[Records provided]

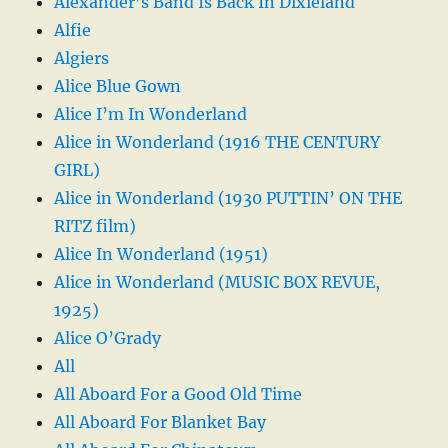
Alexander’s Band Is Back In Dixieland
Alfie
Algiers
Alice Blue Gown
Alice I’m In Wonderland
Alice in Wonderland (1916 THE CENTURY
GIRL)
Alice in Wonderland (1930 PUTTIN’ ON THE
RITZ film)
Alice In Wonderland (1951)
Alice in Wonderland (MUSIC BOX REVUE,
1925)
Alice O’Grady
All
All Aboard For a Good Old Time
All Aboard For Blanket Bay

[/Records provided]
[Records provided]

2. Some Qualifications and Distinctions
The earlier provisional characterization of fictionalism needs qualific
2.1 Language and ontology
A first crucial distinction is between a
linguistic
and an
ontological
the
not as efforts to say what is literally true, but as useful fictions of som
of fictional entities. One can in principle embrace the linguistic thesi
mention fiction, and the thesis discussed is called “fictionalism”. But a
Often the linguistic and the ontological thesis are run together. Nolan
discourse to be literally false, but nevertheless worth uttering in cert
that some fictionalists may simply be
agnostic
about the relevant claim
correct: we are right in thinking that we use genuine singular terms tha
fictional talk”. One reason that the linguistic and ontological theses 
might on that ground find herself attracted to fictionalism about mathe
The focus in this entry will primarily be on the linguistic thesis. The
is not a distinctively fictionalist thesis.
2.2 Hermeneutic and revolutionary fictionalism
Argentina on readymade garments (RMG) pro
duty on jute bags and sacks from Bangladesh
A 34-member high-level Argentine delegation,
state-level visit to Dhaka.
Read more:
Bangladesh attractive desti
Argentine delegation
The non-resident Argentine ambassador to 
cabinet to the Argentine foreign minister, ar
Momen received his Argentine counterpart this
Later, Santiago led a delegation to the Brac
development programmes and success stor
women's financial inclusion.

[/Records provided]

▶ Directions for this task
Copy out the lines of the listing between the line holding "Alexander’s Band Is Back In Dixieland" and the line holding "All Aboard For Blanket Bay", inclusive, keeping each word and mark unchanged.

▶ Exercise answer
Alexander’s Band Is Back In Dixieland
Alfie
Algiers
Alice Blue Gown
Alice I’m In Wonderland
Alice in Wonderland (1916 THE CENTURY
GIRL)
Alice in Wonderland (1930 PUTTIN’ ON THE
RITZ film)
Alice In Wonderland (1951)
Alice in Wonderland (MUSIC BOX REVUE,
1925)
Alice O’Grady
All
All Aboard For a Good Old Time
All Aboard For Blanket Bay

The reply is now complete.